Aujourd’hui, ils ne le réclament pas pour 5, 10, ou 15 ans. Ils ne disent pas non plus : si w pa kontan bwè pwazon. Ils espèrent seulement qu’il jouera un rôle inespéré dans cette énième Transition devenue une patate chaude dans les mains de ceux qui l’avaient tant espérée, souhaitée et à la fin provoquée. Depuis Tabarre, derrière les murs épais de sa résidence, Titide jubile. Alors qu’il ne demande rien à personne et n’a qu’un souhait : agrandir encore plus son Université qui ne cesse, d’ailleurs, de s’étendre sur l’agglomération, en ouvrant d’autres facultés, le voilà soudain devenu l’homme sur qui les décideurs semblent jeter leur dévolu, tout au moins, veulent avoir son avis sur comment sortir de ce pétrin. Le baron de Tabarre, surnom dont l’avaient affublé ses ennemis politiques au plus fort des contestations des années 2000-2004, n’en revient pas. Lui, le pestiféré de ces années de plomb, de manifestations, de contestations et de Révolution de palais, honni et haï par toute la classe des politiciens qui n’avait qu’une hantise : qu’il ne termine pas son mandat de cinq ans. A un cheveu près, il aurait pu subir le sort de son lointain successeur Jovenel Moïse.

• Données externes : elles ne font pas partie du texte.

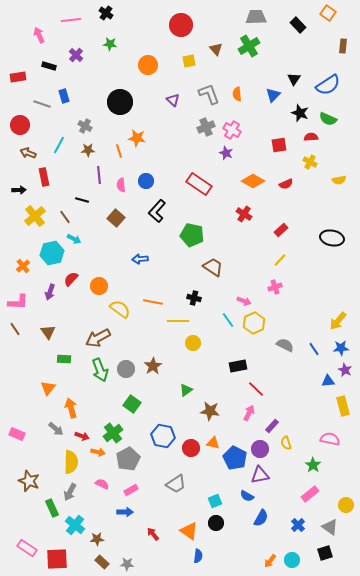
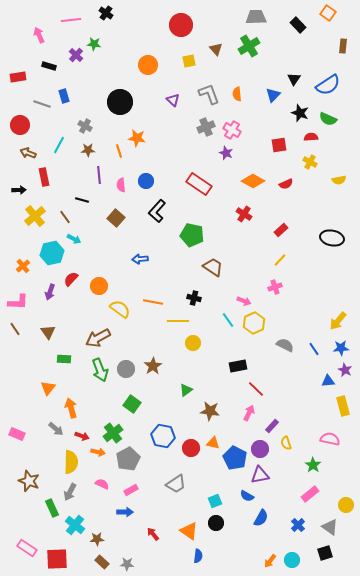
green star at (110, 44): moved 16 px left
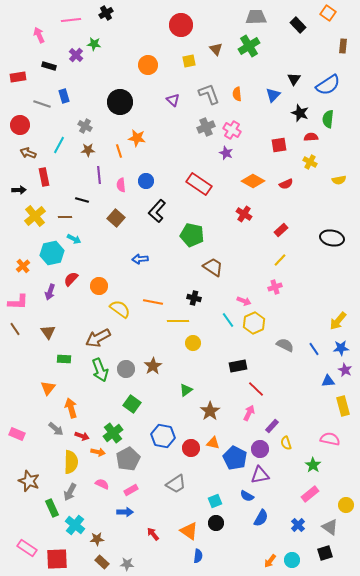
black cross at (106, 13): rotated 24 degrees clockwise
green semicircle at (328, 119): rotated 72 degrees clockwise
brown line at (65, 217): rotated 56 degrees counterclockwise
brown star at (210, 411): rotated 30 degrees clockwise
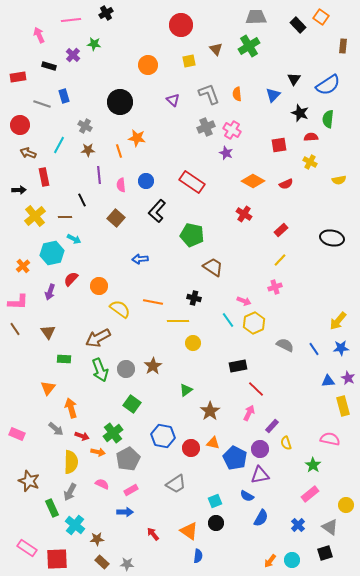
orange square at (328, 13): moved 7 px left, 4 px down
purple cross at (76, 55): moved 3 px left
red rectangle at (199, 184): moved 7 px left, 2 px up
black line at (82, 200): rotated 48 degrees clockwise
purple star at (345, 370): moved 3 px right, 8 px down
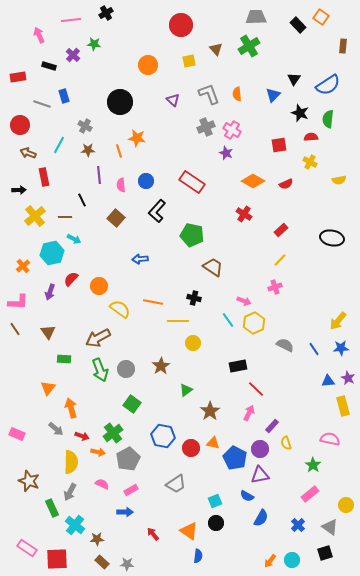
brown star at (153, 366): moved 8 px right
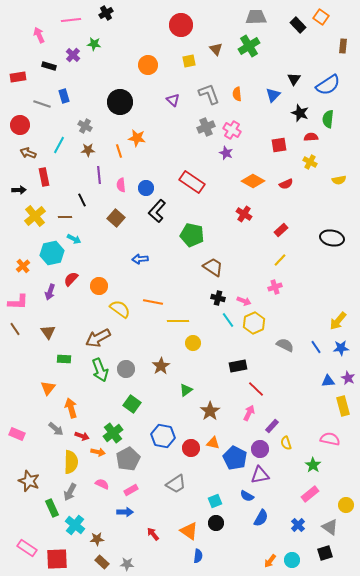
blue circle at (146, 181): moved 7 px down
black cross at (194, 298): moved 24 px right
blue line at (314, 349): moved 2 px right, 2 px up
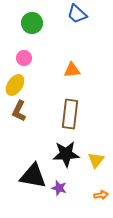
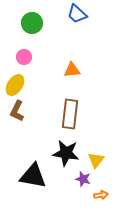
pink circle: moved 1 px up
brown L-shape: moved 2 px left
black star: moved 1 px up; rotated 12 degrees clockwise
purple star: moved 24 px right, 9 px up
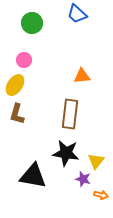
pink circle: moved 3 px down
orange triangle: moved 10 px right, 6 px down
brown L-shape: moved 3 px down; rotated 10 degrees counterclockwise
yellow triangle: moved 1 px down
orange arrow: rotated 24 degrees clockwise
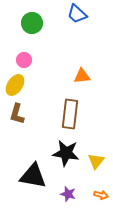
purple star: moved 15 px left, 15 px down
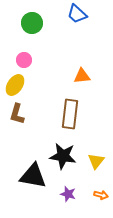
black star: moved 3 px left, 3 px down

Lui, le « dictateur » pour qui l’opposition de l’époque et la Communauté internationale avaient préféré recruter, financer, armer et encourager des groupes armés de marcher sur Port-au-Prince jusqu’aux portes du Palais présidentiel pour le renverser par une guérilla de pacotille conduite par un ancien policier aujourd’hui purgeant une peine dans une prison fédérale américaine de haute sécurité pour trafic de stupéfiants, se voit consulté et placé au centre des discussions et des débats en vue de trouver une solution à la crise post-Jovenel Moïse. Quel retournement de l’histoire ! Quelle revanche aussi pour cet ex-petit Prêtre de bidonville devenu le personnage le plus puissant d’Haïti avant d’être déchu et dépouillé de tout son apparat par une oligarchie corrompue qui n’a jamais pu faire entrer Haïti dans l’ère de la modernisation politique ni avancer vers le progrès social et économique. Qui l’eût cru, Jean-Bertrand Aristide, l’ex-exilé de Johannesburg, joue, au troisième trimestre 2022, quasiment vingt ans après sa déchéance, la fille de l’air devant une Communauté internationale totalement discréditée pour son échec dans la conduite des affaires haïtiennes.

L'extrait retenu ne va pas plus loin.